United States, Great Britain, European Union: all are striving to catch up with Switzerland’s visionary approach to cryptocurrency regulation.
The year 2022 has witnessed several major changes in public policies towards digital assets in the United States, the United Kingdom and within the European Union. Each country is trying to catch up with Switzerland, which published clear policy guidelines several years ago and is now the headquarters of many companies specializing in digital assets. With hindsight, these announcements are clear signs of the integration of digital assets within current regulatory and legislative frameworks in different parts of the world. The digital asset ecosystem is no longer the Wild West it once was. It is maturing, it is becoming safer and a greater number of players will benefit from its increased regulation.
The digital asset ecosystem hit an all-time high of over $3 trillion in market capitalization in November 20211 . The benefits of these new technologies, such as increased speed, accessibility and transparency, can no longer be ignored. At the same time, its potential risks, including those related to cybersecurity and criminal activity, are now well known. Governments that manage to strike the right balance of policies will welcome a new wave of technological change, and the jobs, tax revenues and welfare that come with it.
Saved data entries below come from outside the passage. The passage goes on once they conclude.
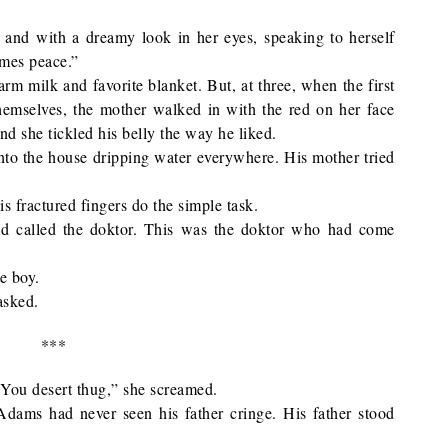
, and with a dreamy look in her eyes, speaking to herself
omes peace.”
rm milk and favorite blanket. But, at three, when the first
themselves, the mother walked in with the red on her face
d she tickled his belly the way he liked.
nto the house dripping water everywhere. His mother tried
is fractured fingers do the simple task.
nd called the doktor. This was the doktor who had come
e boy.
asked.
***
. “You desert thug,” she screamed.
dams had never seen his father cringe. His father stood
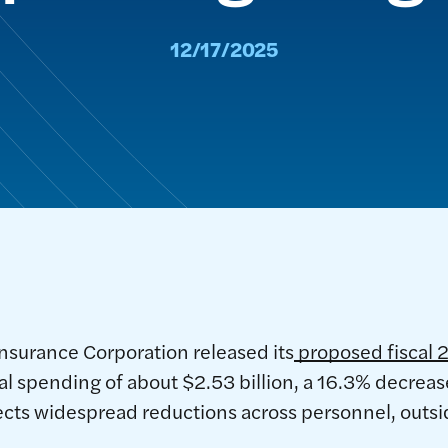
12/17/2025
nsurance Corporation released its
proposed fiscal 
total spending of about $2.53 billion, a 16.3% decre
ects widespread reductions across personnel, outsid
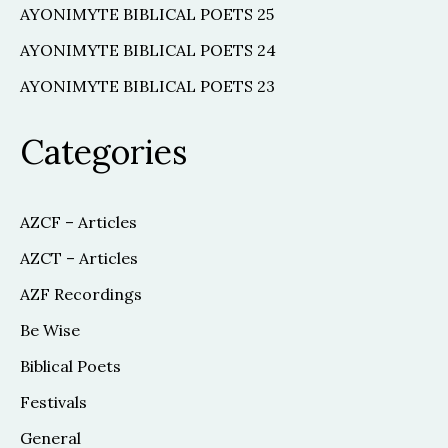
AYONIMYTE BIBLICAL POETS 25
AYONIMYTE BIBLICAL POETS 24
AYONIMYTE BIBLICAL POETS 23
Categories
AZCF – Articles
AZCT – Articles
AZF Recordings
Be Wise
Biblical Poets
Festivals
General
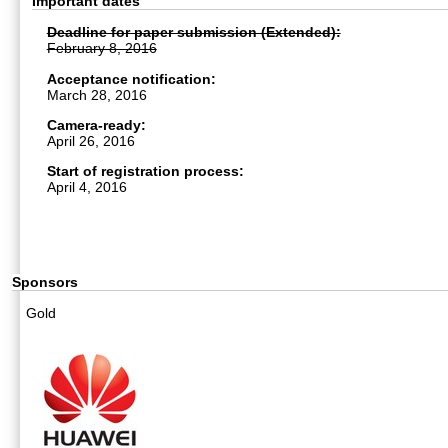
Important dates
Deadline for paper submission (Extended):
February 8, 2016
Acceptance notification:
March 28, 2016
Camera-ready:
April 26, 2016
Start of registration process:
April 4, 2016
Sponsors
Gold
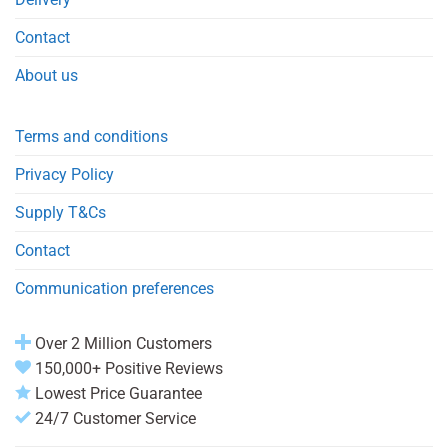
Contact
About us
Terms and conditions
Privacy Policy
Supply T&Cs
Contact
Communication preferences
Over 2 Million Customers
150,000+ Positive Reviews
Lowest Price Guarantee
24/7 Customer Service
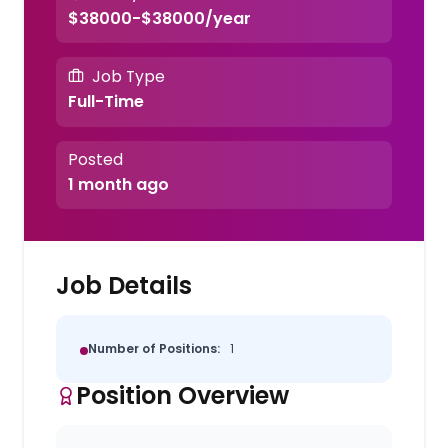
$38000-$38000/year
Job Type
Full-Time
Posted
1 month ago
Job Details
Number of Positions:
1
Position Overview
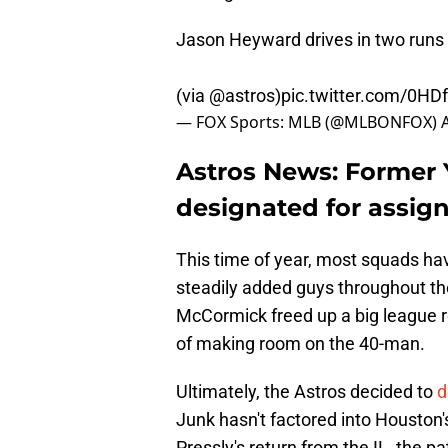
Jason Heyward drives in two runs i
(via
@astros
)
pic.twitter.com/0HD
— FOX Sports: MLB (@MLBONFOX)
Astros News: Former
designated for assig
This time of year, most squads hav
steadily added guys throughout the
McCormick freed up a big league ro
of making room on the 40-man.
Ultimately, the Astros decided to
d
Junk hasn't factored into Houston
Pressly's return from the IL, the p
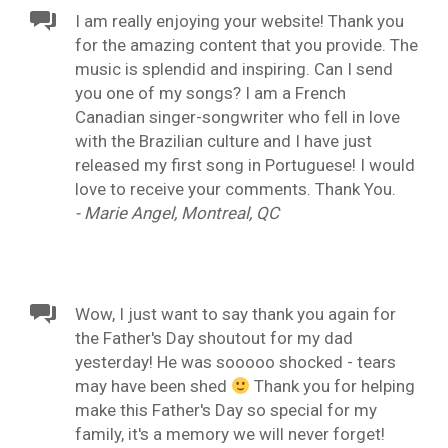
I am really enjoying your website! Thank you
for the amazing content that you provide. The
music is splendid and inspiring. Can I send
you one of my songs? I am a French
Canadian singer-songwriter who fell in love
with the Brazilian culture and I have just
released my first song in Portuguese! I would
love to receive your comments. Thank You.
- Marie Angel, Montreal, QC
Wow, I just want to say thank you again for
the Father's Day shoutout for my dad
yesterday! He was sooooo shocked - tears
may have been shed
Thank you for helping
make this Father's Day so special for my
family, it's a memory we will never forget!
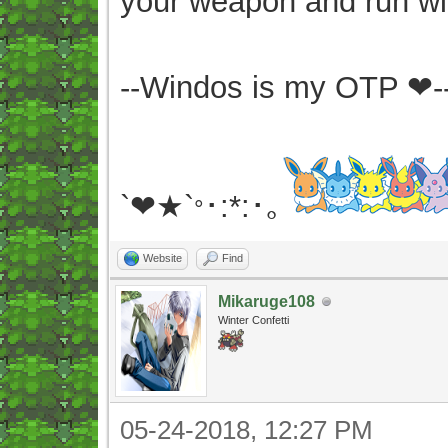
your weapon and run wit
--Windos is my OTP ❤-
`❤★`
･:*:･｡
°
Website
Find
Mikaruge108
Winter Confetti
05-24-2018, 12:27 PM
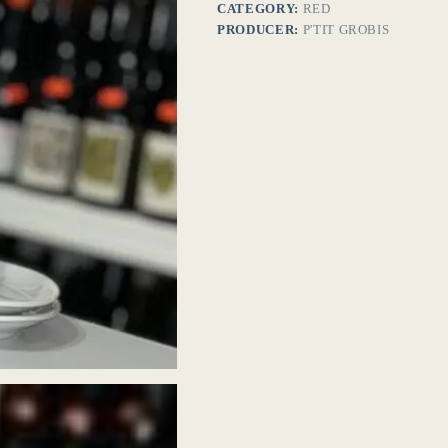
CATEGORY:
RED
PRODUCER:
P'TIT GROBIS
The first major announcement came from the United States. In March, the Biden administration announced the Executive Order for the Responsible Development of Digital Assets.2. It is a well-written policy document that clearly outlines the potential benefits and risks of digital assets and calls on various federal agencies to investigate and provide recommendations on how the United States can remain “a global leader in the growing development and adoption of digital assets and associated innovations,” and can “defend against certain key risks, require evolution and alignment of the U.S. public approach to towards digital assets.”
Not wishing to be left behind, the UK Treasury has announced plans to make the UK the “global cryptocurrency hub”3. Although details are scant, some initial initiatives include “legislating a ‘financial market infrastructure enabling environment’ to help businesses innovate, a ‘CryptoSprint’ led by the Financial Conduct Authority (FCA), a collaboration with the Royal Mint on an NFT, and a dialogue group that will work more closely with the industry.”
Finally, the proposal for a market in crypto assets (“Markets in Crypto Assets (MiCA)”) is following its path through various working groups to the European Parliament4. While the wording of this proposal is under constant review, if it continues on its way, it will ultimately be reviewed by the Parliament, the European Commission and the Council of Europe in order to provide the EU with a unified regulatory framework for digital assets. .
Each government will take a slightly different approach depending on their own local political structure, the degree of development of the digital asset industry in their country, and other political imperatives. The Swiss government has been a pioneer and now hosts many companies specializing in digital assets. It is possible to pay taxes in Bitcoin or Ether in Zug since 20215. Lugano recently announced its intention to make certain digital assets legal tender66. Other countries are now trying to catch up.
For years, the question was often asked about digital assets: “what if the government bans them?” However, it turns out that many governments are now competing to accommodate companies that use these technologies.